• **Required task**
Format the data from the line containing "genus: Plagiothecium" through the line containing "common name: Evergreen wood fern" as a two-column CSV with columns named field and value. Give one row per line: the text before the answer under field, the answer under value, each in one quoted field with line breaks turned into spaces.

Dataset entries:
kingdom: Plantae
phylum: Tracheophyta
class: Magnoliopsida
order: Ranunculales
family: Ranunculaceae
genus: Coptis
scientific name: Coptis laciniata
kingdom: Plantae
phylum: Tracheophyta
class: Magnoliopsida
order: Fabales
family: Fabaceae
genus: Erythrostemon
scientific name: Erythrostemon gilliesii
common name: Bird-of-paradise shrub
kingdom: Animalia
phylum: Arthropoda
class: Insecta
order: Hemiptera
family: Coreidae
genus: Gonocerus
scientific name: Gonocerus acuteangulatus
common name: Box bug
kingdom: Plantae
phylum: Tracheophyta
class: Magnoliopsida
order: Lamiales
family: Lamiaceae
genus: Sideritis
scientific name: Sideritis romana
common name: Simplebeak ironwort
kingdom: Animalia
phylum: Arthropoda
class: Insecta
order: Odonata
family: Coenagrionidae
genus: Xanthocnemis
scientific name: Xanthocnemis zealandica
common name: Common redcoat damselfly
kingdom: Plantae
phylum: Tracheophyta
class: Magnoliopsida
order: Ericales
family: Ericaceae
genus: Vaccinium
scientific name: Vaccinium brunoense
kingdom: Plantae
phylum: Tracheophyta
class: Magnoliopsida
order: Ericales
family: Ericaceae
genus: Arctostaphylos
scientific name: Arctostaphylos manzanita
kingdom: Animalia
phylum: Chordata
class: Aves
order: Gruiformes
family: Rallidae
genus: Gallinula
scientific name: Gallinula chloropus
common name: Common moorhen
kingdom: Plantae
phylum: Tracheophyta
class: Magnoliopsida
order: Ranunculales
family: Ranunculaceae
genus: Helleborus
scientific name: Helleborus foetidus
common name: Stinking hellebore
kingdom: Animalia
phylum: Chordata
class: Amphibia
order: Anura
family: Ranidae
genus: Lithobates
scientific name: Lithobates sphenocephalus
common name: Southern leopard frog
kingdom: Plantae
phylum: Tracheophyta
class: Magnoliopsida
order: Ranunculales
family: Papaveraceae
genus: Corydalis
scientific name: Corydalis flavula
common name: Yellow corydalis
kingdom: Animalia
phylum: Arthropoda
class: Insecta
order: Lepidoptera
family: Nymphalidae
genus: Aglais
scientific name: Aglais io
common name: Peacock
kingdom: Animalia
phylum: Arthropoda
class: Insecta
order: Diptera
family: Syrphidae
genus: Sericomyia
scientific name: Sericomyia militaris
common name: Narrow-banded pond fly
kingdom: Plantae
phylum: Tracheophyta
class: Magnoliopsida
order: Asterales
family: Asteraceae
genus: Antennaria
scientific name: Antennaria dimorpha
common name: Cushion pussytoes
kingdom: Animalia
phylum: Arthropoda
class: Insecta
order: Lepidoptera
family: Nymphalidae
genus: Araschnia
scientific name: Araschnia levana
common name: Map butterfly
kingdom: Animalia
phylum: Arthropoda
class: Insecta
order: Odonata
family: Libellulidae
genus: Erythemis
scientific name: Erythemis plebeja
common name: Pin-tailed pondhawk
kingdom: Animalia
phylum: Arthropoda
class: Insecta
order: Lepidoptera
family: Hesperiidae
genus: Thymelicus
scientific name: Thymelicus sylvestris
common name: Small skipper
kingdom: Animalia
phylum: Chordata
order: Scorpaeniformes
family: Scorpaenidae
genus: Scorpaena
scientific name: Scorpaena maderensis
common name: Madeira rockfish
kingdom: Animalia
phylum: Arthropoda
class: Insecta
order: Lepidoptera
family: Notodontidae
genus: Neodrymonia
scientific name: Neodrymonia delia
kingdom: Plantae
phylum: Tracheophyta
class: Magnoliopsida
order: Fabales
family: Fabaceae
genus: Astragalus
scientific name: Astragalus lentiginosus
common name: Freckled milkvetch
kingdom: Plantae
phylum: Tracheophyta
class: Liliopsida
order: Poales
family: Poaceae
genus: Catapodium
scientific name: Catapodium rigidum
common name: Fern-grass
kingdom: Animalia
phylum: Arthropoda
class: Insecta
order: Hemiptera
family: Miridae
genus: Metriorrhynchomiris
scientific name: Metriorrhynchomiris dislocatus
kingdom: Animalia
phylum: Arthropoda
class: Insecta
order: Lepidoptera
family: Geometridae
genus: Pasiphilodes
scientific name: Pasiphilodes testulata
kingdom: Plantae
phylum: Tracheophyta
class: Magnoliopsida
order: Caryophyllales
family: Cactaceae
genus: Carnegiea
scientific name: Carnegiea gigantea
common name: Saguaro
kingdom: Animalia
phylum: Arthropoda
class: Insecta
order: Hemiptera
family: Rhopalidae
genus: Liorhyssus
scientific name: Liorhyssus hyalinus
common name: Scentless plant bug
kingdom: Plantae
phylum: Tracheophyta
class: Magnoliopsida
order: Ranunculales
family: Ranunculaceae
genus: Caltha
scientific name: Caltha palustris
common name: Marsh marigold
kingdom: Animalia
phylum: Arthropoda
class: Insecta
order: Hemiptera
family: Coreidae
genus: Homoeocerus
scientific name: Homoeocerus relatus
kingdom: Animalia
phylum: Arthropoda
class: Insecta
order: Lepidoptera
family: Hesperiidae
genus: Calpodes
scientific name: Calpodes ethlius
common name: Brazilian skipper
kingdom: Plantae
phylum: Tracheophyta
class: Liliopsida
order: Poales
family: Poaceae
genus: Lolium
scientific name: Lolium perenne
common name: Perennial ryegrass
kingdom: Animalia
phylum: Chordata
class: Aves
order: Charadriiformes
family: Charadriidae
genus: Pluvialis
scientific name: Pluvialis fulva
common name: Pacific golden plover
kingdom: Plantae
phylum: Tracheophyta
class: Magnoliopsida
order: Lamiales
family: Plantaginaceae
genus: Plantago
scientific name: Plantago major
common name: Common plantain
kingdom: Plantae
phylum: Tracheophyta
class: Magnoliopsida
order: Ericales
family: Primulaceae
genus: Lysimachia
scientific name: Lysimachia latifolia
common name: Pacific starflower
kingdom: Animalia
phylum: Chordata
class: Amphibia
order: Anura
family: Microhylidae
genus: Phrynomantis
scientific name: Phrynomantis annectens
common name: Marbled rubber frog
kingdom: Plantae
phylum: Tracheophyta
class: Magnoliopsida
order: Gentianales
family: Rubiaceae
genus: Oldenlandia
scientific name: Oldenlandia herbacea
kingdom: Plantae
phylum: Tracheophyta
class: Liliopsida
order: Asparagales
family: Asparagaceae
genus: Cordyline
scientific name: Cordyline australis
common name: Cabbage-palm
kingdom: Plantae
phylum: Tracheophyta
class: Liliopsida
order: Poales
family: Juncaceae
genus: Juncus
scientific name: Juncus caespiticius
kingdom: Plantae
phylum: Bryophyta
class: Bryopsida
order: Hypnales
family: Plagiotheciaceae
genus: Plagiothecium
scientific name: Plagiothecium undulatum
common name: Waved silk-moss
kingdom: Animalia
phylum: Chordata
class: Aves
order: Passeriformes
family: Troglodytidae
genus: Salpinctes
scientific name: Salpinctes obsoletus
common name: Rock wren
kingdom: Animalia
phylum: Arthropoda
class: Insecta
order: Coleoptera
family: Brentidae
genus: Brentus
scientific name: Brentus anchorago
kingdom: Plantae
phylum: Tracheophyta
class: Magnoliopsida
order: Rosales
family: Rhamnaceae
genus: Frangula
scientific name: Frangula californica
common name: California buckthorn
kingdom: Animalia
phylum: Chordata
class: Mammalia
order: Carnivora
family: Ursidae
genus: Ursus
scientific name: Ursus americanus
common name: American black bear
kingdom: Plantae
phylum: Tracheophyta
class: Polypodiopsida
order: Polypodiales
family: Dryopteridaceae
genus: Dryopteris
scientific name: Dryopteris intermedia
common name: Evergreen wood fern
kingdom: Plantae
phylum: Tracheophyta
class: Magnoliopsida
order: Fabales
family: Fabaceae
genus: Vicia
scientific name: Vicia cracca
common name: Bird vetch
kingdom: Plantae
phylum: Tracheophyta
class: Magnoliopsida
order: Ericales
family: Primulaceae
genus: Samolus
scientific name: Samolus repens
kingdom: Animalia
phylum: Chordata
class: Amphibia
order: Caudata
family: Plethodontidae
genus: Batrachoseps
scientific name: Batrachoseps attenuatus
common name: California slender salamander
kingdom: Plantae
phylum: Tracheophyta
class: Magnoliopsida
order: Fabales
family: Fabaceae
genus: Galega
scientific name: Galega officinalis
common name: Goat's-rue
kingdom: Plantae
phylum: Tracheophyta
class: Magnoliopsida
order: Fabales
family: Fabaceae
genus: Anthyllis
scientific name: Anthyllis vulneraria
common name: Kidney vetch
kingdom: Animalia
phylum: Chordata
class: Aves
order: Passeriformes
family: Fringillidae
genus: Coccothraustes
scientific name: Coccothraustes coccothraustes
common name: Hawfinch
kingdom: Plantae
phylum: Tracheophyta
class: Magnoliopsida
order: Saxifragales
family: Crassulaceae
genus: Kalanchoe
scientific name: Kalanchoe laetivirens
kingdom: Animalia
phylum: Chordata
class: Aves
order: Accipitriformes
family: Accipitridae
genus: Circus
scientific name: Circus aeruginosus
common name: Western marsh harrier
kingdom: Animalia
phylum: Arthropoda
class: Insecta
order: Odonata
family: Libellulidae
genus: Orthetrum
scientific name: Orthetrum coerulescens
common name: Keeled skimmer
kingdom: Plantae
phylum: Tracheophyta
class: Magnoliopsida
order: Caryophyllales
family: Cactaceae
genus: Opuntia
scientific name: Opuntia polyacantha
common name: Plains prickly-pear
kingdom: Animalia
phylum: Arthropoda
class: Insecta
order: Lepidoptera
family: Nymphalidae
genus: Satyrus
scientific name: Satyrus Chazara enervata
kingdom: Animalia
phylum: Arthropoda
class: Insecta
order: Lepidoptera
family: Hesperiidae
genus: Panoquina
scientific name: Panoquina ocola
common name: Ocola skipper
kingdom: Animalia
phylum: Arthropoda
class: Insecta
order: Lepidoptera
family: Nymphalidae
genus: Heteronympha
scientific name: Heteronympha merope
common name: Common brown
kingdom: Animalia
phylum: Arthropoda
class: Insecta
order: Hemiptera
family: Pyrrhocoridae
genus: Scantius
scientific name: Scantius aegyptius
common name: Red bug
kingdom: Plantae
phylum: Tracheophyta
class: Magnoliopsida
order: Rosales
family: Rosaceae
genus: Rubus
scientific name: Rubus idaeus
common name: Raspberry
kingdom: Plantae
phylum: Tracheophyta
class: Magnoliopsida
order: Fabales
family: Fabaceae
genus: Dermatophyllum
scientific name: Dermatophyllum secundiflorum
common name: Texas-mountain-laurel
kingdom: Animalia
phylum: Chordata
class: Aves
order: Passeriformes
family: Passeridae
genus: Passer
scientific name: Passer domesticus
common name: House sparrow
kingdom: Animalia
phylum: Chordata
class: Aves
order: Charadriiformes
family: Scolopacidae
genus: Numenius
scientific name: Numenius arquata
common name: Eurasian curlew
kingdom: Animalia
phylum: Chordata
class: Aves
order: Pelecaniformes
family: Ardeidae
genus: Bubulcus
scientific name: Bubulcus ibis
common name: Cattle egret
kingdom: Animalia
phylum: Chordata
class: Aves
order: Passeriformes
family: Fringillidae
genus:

• **Solution to this task**
field,value
"genus:","Plagiothecium"
"scientific name:","Plagiothecium undulatum"
"common name:","Waved silk-moss"
"kingdom:","Animalia"
"phylum:","Chordata"
"class:","Aves"
"order:","Passeriformes"
"family:","Troglodytidae"
"genus:","Salpinctes"
"scientific name:","Salpinctes obsoletus"
"common name:","Rock wren"
"kingdom:","Animalia"
"phylum:","Arthropoda"
"class:","Insecta"
"order:","Coleoptera"
"family:","Brentidae"
"genus:","Brentus"
"scientific name:","Brentus anchorago"
"kingdom:","Plantae"
"phylum:","Tracheophyta"
"class:","Magnoliopsida"
"order:","Rosales"
"family:","Rhamnaceae"
"genus:","Frangula"
"scientific name:","Frangula californica"
"common name:","California buckthorn"
"kingdom:","Animalia"
"phylum:","Chordata"
"class:","Mammalia"
"order:","Carnivora"
"family:","Ursidae"
"genus:","Ursus"
"scientific name:","Ursus americanus"
"common name:","American black bear"
"kingdom:","Plantae"
"phylum:","Tracheophyta"
"class:","Polypodiopsida"
"order:","Polypodiales"
"family:","Dryopteridaceae"
"genus:","Dryopteris"
"scientific name:","Dryopteris intermedia"
"common name:","Evergreen wood fern"